Environmentalists' support for biofuels is tied directly to their support for action on climate change. For environmentalists, imposing a cap on greenhouse gas emissions on the United States is their primary objective. They see a carbon cap as the prize, and they figure that anything done in the process of achieving that goal can be fixed later.

To achieve a carbon cap, supporters recognized that they needed not just the political backing of lawmakers from the West Coast and Northeast, but that they also needed a certain amount of political support from the middle of the country. Policymakers in Michigan, West Virginia and Colorado seemed unlikely to come on board because of the stake their states have in the automobile and coal industries. States such as Iowa, Nebraska and South Dakota, however, have no clear stake in the climate issue so those battling for a carbon cap offered billions of dollars in subsidies and a guaranteed market for corn ethanol. That was something a farm-state senator could support.

The issues were similar in the European Union, though the politics were slightly different. While the EU environmental lobby is much stronger than its U.S. counterpart, it pales in Brussels compared to the farm lobby. In Europe, the important energy issues are energy security and climate change. Environmentalists were helpless when the farm lobby flexed its muscles in the most recent energy policy discussion and won a dramatic increase in biofuel use, having used both energy security and climate change as justification. Though environmentalists were livid, for EU politicians it was an easy decision: the policy supports farmers while dovetailing with the urgent call for a diversification of energy sources. As in the United States, support for biofuels addressed a problem rhetorically and allowed politicians and interest groups to score important political points.

The political support for biofuels already is paying dividends in both Europe and the United States. Corn prices are now more than 40 percent higher than they were a year ago, despite a 15 percent increase in planting. The rising price of corn meant reduced acreage of wheat planting, and this has coincided with a terrible drought in Australia and a falling dollar. As a result, wheat prices have doubled in the past year, to $9 per bushel for the first time ever (more than $10 in France). These are good times for farmers, and ethanol is playing a role in it.

In Europe, environmentalists are more outspoken in their frustration -- as Friends of the Earth's clear support for the OECD report suggests -- though many rest with the knowledge that they have at least reduced oil's share of the transportation fuels' market, which for many is better than a Pyrrhic victory.

Brazil's Challenge

For Brazil, the existing or proposed barriers to the importation of its biofuels present a severe challenge. It invested heavily in research and development of biofuels and has perfected a system that provides a replacement for gasoline at a competitive price and with a significant reduction in greenhouse gas emissions (corn-based ethanol offers little to no greenhouse gas benefits). Brazil is moving its vehicle fleet to ethanol, which will take most of the country's output, but it has developed capacity to export ethanol as well.
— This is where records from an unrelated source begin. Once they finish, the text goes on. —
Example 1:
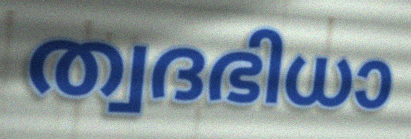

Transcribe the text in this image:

ത്വദഭിധാ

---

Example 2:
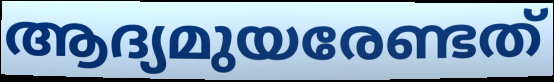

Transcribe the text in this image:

ആദ്യമുയരേണ്ടത്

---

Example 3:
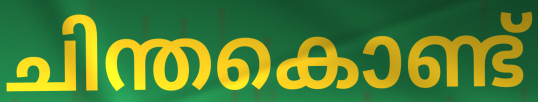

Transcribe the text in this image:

ചിന്തകൊണ്ട്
Seeing its ethanol exports blocked by the United States and Europe, Brazil is learning that energy security and climate change were only a part of the reason countries looked to biofuels. Certainly, these arguments were important, but biofuel mandates would not have happened if not for the power of agriculture in both the United States and Europe.
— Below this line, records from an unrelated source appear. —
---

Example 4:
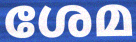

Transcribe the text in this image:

ശേമ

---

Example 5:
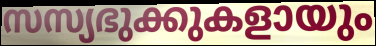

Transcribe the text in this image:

സസ്യഭുക്കുകളായും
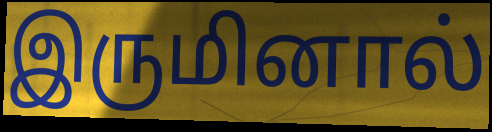
இருமினால்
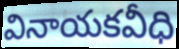
వినాయకవీధి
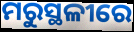
ମରୁସ୍ଥଳୀରେ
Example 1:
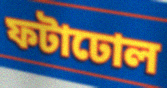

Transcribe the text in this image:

ফটাঢোল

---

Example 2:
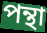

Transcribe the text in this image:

পন্থা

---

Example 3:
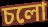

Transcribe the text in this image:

চলো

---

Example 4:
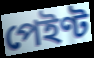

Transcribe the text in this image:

পেইণ্ট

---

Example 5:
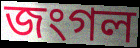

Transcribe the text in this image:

জংগল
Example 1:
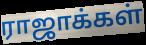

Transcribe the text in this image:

ராஜாக்கள்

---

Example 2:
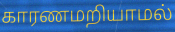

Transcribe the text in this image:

காரணமறியாமல்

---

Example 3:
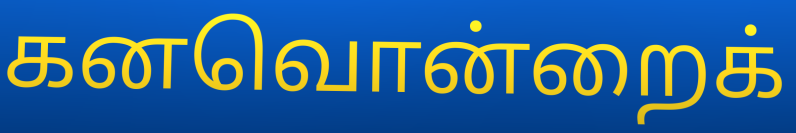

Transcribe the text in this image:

கனவொன்றைக்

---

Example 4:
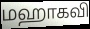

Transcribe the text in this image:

மஹாகவி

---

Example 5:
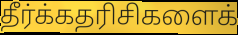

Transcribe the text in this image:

தீர்க்கதரிசிகளைக்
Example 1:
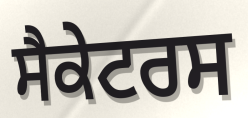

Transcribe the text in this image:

ਸੈਕੇਟਰਸ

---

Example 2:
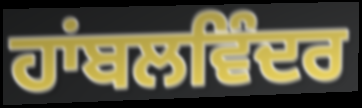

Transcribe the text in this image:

ਹਾਂਬਲਵਿੰਦਰ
Brazil's problem, then, is that it merely solved the problem politicians talked about -- it has developed a fuel that reduces greenhouse gas emissions and comes from a place that is politically stable and friendly to both the European Union and United States. In solving the rhetorical problem without offering a political fix, it has placed U.S. environmental activists and EU politicians in a difficult position, and has not necessarily won markets. The larger problem, a problem that the OECD suggests but does not explicitly state, is that there is little interest in either the United States or Europe in staring down the agricultural interests.